WORK TASK ▸
Restate, word for word and with nothing added, the lines from the one containing "sudo apt-get install magick" through the last line of the material below.

RECORDS TO PROCESS ▸
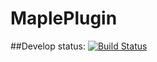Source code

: # MaplePlugin

##Develop status:
[![Build Status](https://travis-ci.org/Java2016-2017-grupa-1/MaplePlugin.svg?branch=develop)](https://travis-ci.org/Java2016-2017-grupa-1/MaplePlugin)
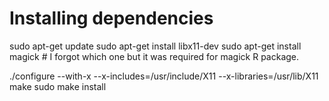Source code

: # Installing dependencies
sudo apt-get update
sudo apt-get install libx11-dev
sudo apt-get install magick # I forgot which one but it was required for magick R package.

./configure --with-x --x-includes=/usr/include/X11 --x-libraries=/usr/lib/X11
make
sudo make install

SOLUTION TO THE EXERCISE ▸
sudo apt-get install magick # I forgot which one but it was required for magick R package.

./configure --with-x --x-includes=/usr/include/X11 --x-libraries=/usr/lib/X11
make
sudo make install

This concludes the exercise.